About 6 months ago, my daughter found a pigeon who couldnt fly due to an injury causeed most likely by a hawk-We took the bird in, nursed it back to health, and tried to release him, but he is unable to fly, therefore, unreleaqsable, and a permanent resident of our family!Fits right in with a bllind turtle, blind Boxer....(list goes on!)Anyways..."Homer" as we call him is lonely, and I am searching desperatley for a friend for him.There are no pigeon breeders in my area, and I have contacted our one and only bird rehabilitator in the area in hopes she might have an unreleasable bird to place with me, but she doesnt.So, I am hoping to find one on this forum.Im not fussy about breed, or anything, just looking for a friend for our little guy!Im in Montana, so having a bird shipped here will be our only option.Thanks in advance for any help or advice!

Kim


----------



## Skyeking (Jan 17, 2003)

Hello and Welcome to Pigeon Talk,

Thank you for your care and concern over your birds' need for a friend.

I'm sure you will find a suitable friend/mate for your bird in time.

I just adopted out a handicapped male pigeon named Hamilton to a member in Virginia who was looking for a mate for her handicapped hen. 

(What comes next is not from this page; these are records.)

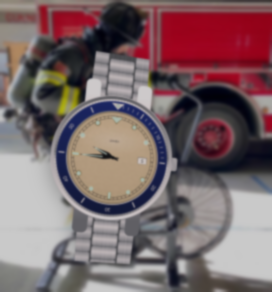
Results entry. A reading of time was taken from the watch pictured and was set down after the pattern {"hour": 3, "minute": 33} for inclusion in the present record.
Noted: {"hour": 9, "minute": 45}
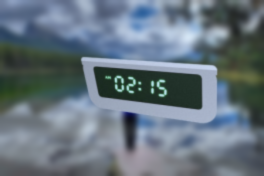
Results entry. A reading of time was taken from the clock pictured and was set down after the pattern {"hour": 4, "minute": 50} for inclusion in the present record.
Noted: {"hour": 2, "minute": 15}
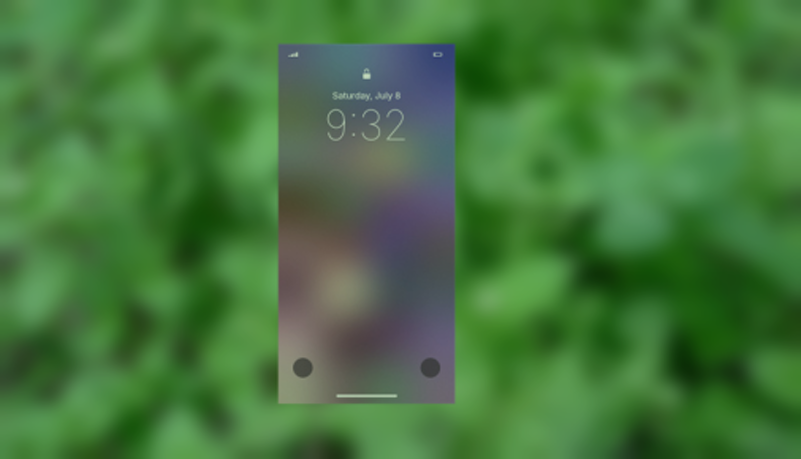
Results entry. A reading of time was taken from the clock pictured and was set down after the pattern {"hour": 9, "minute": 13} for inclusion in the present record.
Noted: {"hour": 9, "minute": 32}
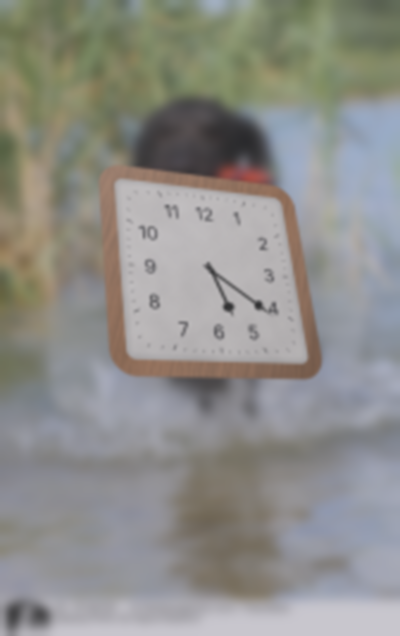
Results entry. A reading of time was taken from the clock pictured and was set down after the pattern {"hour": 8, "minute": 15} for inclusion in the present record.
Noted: {"hour": 5, "minute": 21}
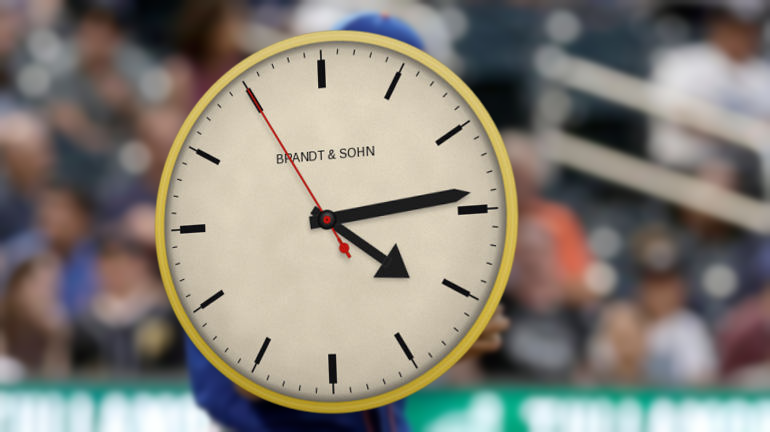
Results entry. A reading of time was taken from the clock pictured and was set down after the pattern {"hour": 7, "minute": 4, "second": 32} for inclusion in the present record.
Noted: {"hour": 4, "minute": 13, "second": 55}
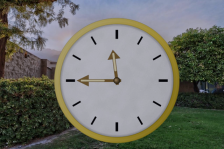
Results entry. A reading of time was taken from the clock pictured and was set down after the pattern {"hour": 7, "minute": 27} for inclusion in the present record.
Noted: {"hour": 11, "minute": 45}
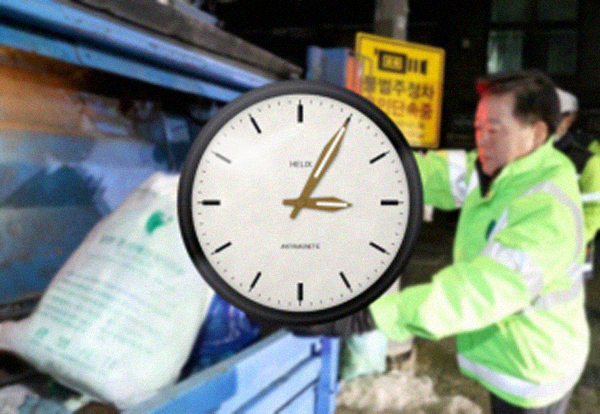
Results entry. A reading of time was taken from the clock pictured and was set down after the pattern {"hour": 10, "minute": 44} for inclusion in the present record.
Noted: {"hour": 3, "minute": 5}
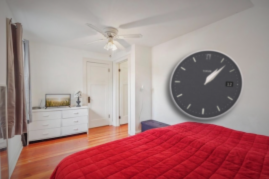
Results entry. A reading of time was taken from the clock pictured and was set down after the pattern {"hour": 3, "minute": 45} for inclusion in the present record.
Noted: {"hour": 1, "minute": 7}
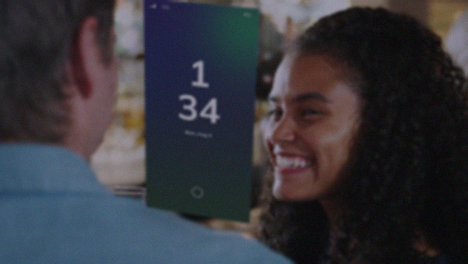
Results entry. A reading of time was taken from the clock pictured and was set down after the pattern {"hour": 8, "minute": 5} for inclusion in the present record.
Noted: {"hour": 1, "minute": 34}
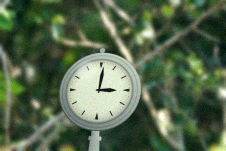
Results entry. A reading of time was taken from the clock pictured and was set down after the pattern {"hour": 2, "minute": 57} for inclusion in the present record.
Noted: {"hour": 3, "minute": 1}
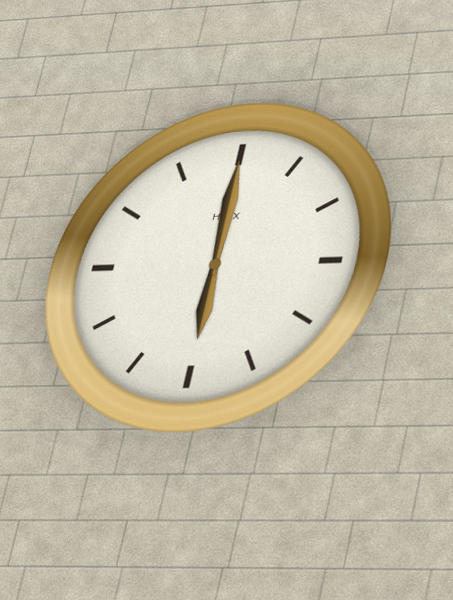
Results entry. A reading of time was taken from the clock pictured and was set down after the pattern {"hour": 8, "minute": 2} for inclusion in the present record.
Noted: {"hour": 6, "minute": 0}
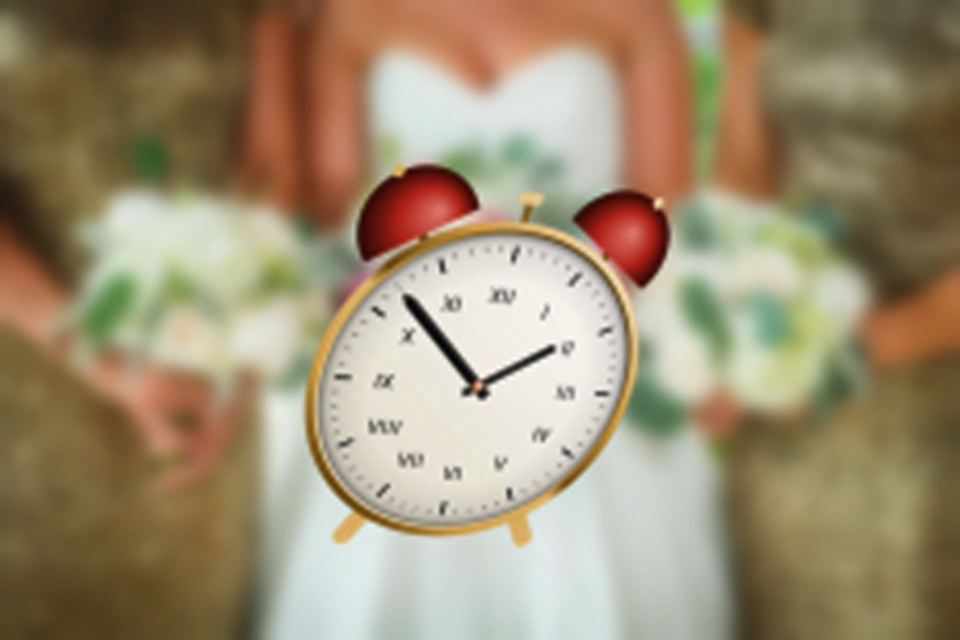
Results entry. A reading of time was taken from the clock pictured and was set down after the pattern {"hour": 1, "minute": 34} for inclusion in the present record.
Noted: {"hour": 1, "minute": 52}
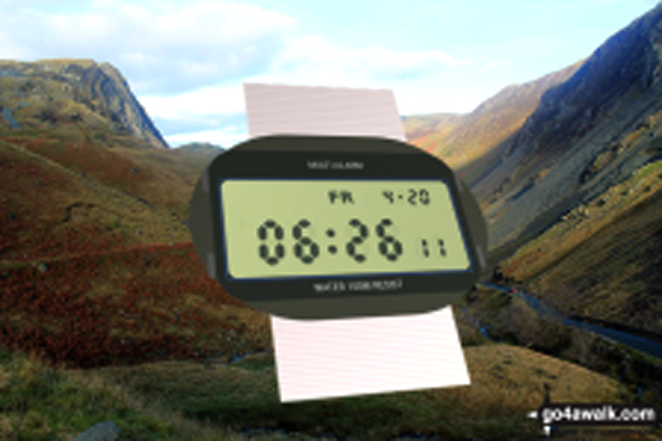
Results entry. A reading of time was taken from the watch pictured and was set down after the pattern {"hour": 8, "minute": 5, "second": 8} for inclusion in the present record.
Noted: {"hour": 6, "minute": 26, "second": 11}
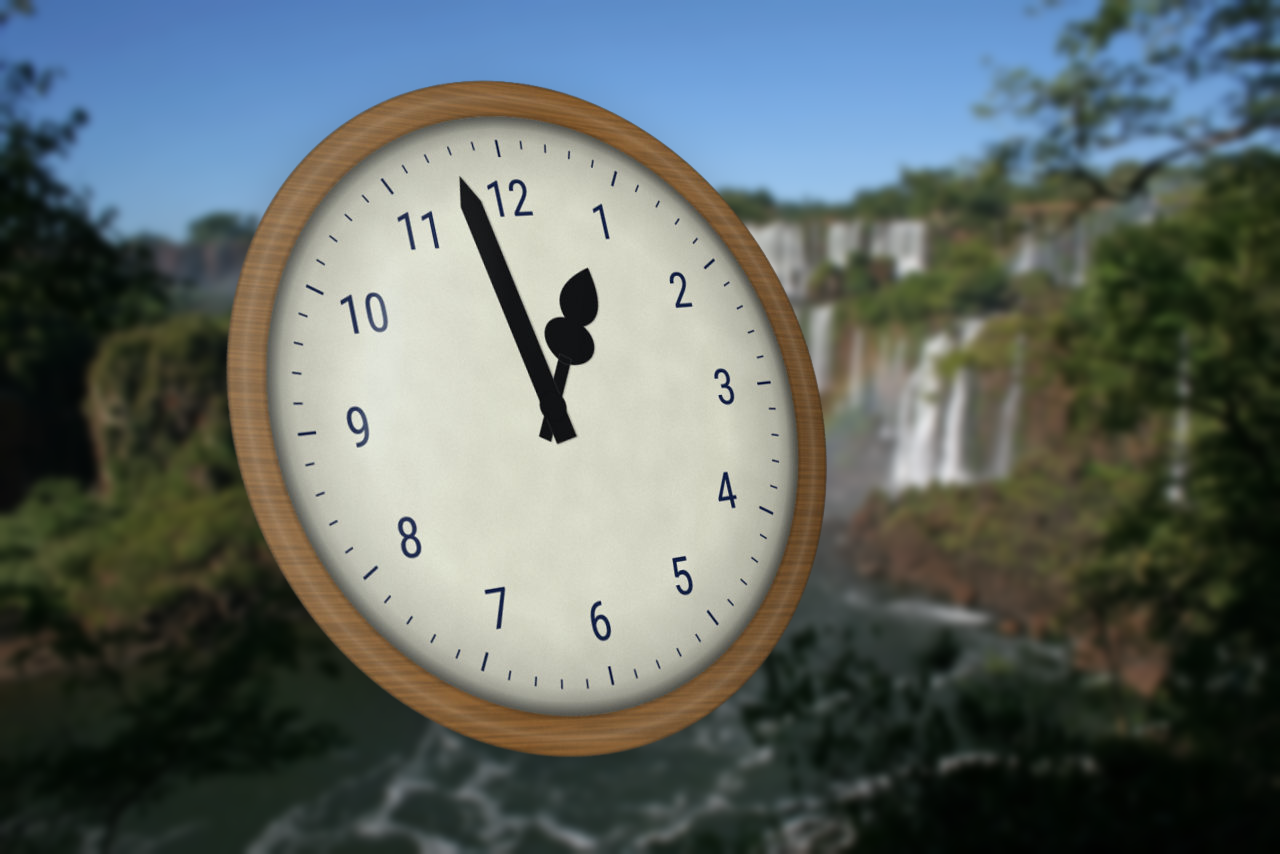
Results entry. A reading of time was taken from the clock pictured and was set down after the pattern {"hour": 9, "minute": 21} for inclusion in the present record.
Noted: {"hour": 12, "minute": 58}
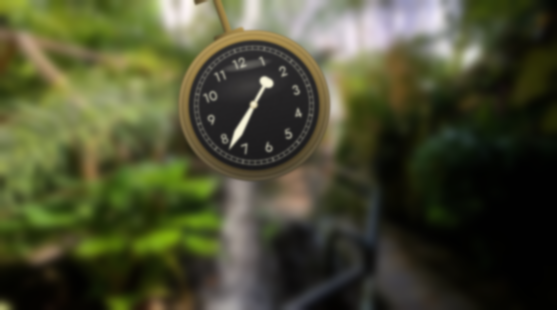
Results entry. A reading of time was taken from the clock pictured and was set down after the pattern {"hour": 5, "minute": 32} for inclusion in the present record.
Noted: {"hour": 1, "minute": 38}
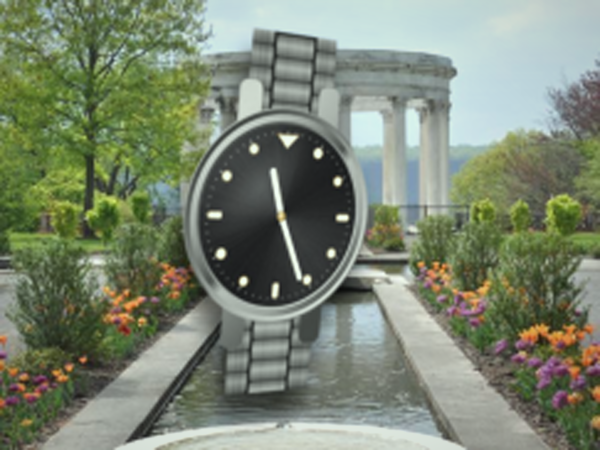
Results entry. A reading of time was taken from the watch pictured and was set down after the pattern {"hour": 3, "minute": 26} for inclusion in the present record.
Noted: {"hour": 11, "minute": 26}
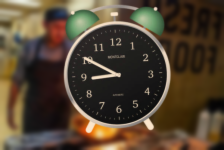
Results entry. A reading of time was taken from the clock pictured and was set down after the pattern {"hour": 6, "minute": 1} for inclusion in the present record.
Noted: {"hour": 8, "minute": 50}
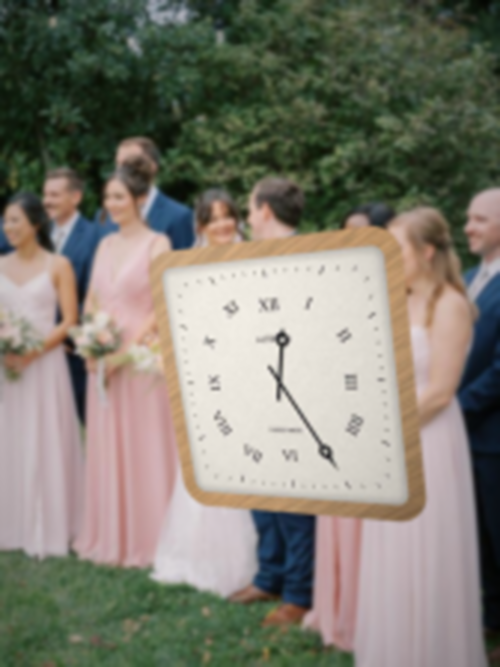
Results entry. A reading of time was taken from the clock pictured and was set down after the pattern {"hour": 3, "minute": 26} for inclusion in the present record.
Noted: {"hour": 12, "minute": 25}
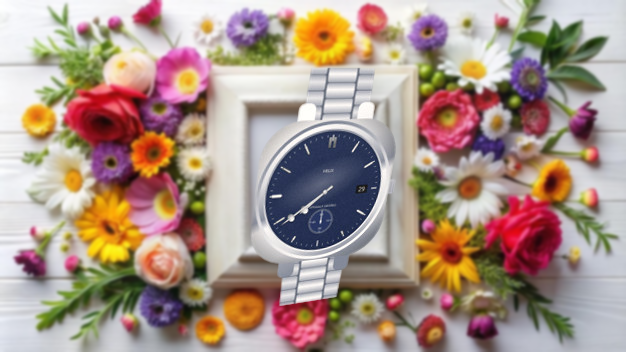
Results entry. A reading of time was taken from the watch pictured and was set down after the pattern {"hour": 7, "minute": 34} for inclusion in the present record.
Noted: {"hour": 7, "minute": 39}
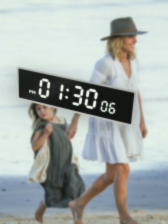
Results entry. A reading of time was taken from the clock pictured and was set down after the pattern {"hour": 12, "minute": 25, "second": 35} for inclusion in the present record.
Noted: {"hour": 1, "minute": 30, "second": 6}
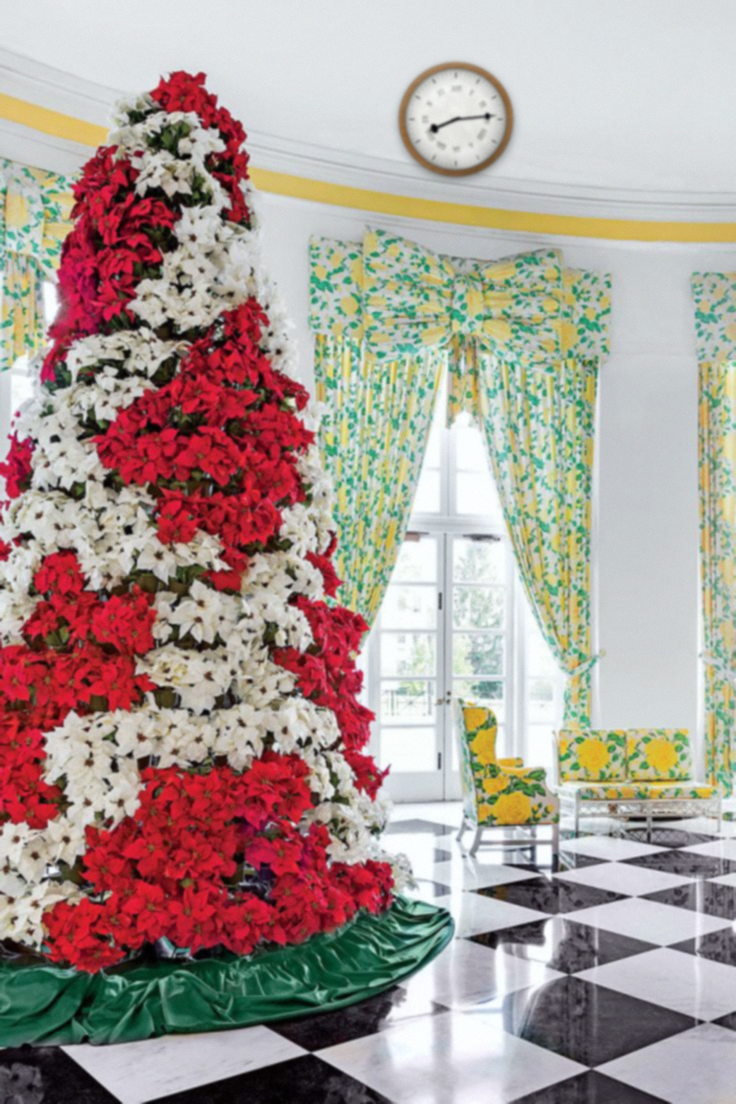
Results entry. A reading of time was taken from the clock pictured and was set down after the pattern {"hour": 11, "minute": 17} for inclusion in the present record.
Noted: {"hour": 8, "minute": 14}
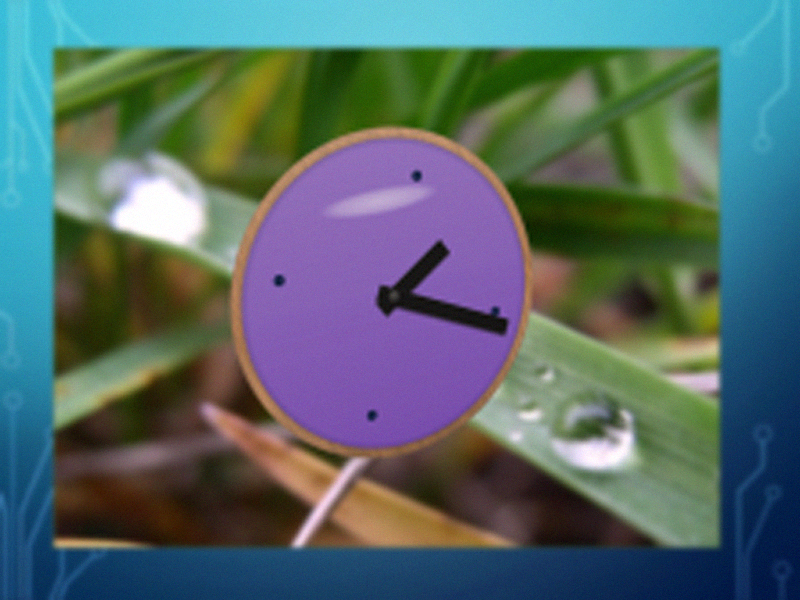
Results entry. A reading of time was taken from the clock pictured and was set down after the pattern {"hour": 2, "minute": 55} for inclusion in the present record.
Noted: {"hour": 1, "minute": 16}
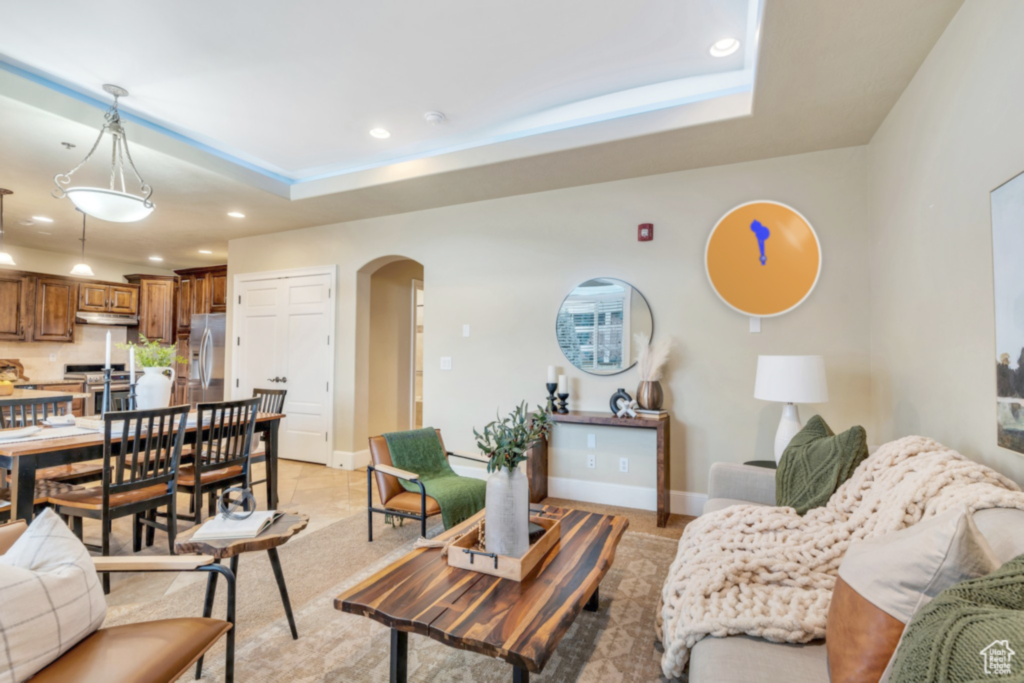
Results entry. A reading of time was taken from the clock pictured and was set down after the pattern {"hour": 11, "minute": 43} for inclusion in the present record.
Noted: {"hour": 11, "minute": 58}
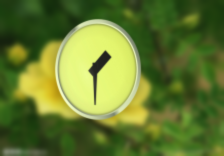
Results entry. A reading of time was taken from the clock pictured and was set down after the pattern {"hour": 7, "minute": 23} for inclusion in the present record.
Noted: {"hour": 1, "minute": 30}
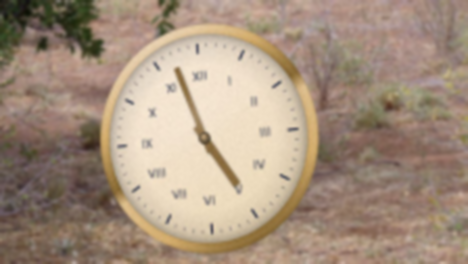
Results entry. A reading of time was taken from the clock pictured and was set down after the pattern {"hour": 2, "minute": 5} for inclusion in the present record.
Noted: {"hour": 4, "minute": 57}
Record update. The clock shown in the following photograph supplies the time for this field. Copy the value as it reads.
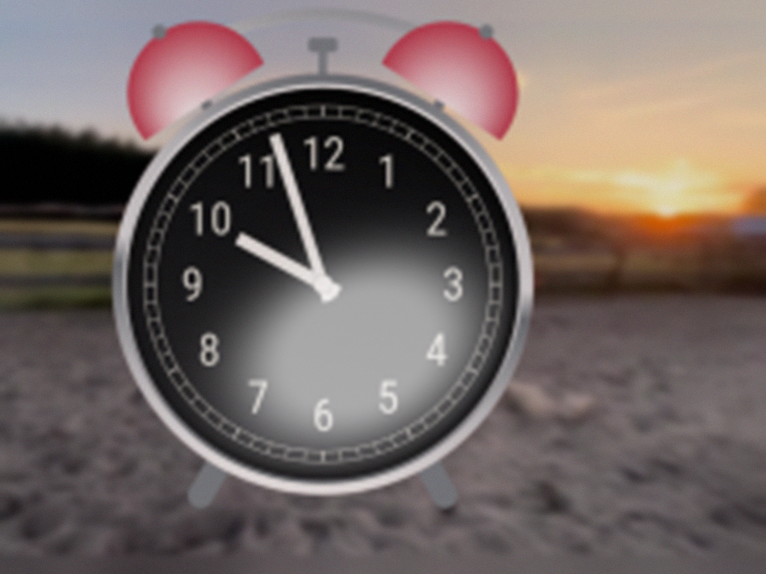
9:57
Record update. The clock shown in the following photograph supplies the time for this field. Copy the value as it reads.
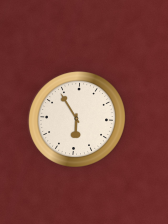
5:54
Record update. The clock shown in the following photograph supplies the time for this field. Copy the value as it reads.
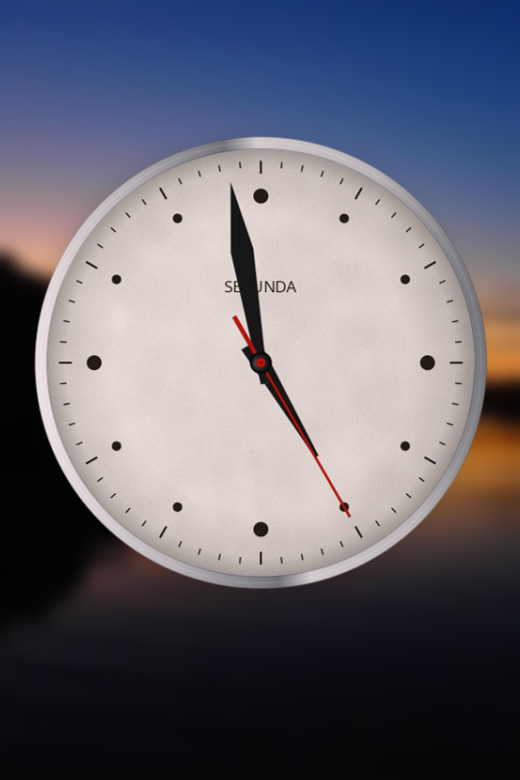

Good luck and again, welcome!


----------



## horsesgot6 (May 30, 2007)

I'm So Glad Your Family has taken in this Great Bird. Do you Happen To Know The Sex Of your Bird As you Wouldn't Want To Put 2 Males together They Sometimes Have a I'm The Boss Thing That Goes On. If your Not Sure Of the Sex Look For A Female. If yours Is A Girl Another Girl Will Be Just company. Some Pigeons Do Fine With there Humans To And Pick That Preson As there Mate. 
have A Great Day,
Jennifer


----------



## feralpigeon (Feb 14, 2005)

Just wondering if you are certain that your bird is a male pigeon and
if you have had any offers. I know we can find your bird a mate, we 
do have many birds looking for homes.

fp


----------



## Lovebirds (Sep 6, 2002)

Kim, I may be able to help you with a bird. Please contact me here or by email at [email protected]


----------



## stach_n_flash (Mar 15, 2006)

Hello. 

I have an unrealseable ferral pigeon who is a female. To my knowledge it is kind of old. And only lays one egg per clutch and doesnt have them as ofen as my other birds. 

She can not fly either as she was found with a broken wing that was un fixable. She does have a mate who is a pure white homer. If you would like both I could try to make out a way to ship her and him to you. 

The white pigeon also has a flight problem and doesnt get to high of the ground and flies diagnal body and all.


----------



## SkyofAngels (Jun 28, 2007)

Michael,
Then your white homer will miss his mate! Poor Guy he will be sad!


----------



## stach_n_flash (Mar 15, 2006)

I want to keep them together . So if you cant take both then none at all sorry if that isnt clear i was hurring when I wrote it and after re reading it I see my mistakes. Sorry They will both go together if at all.


----------



## TAWhatley (Mar 6, 2001)

Hi Kim,

I've been kinda just watching this thread but will now kick in with the offer of a pigeon if you like. I've been kind of inundated with broken pijjies of late, and they all need a good home. If you are interested, just post back and let me know. I suspect that a female is the safest bet for you, but if you're game for an unknown sex, then that is great also.

Terry


----------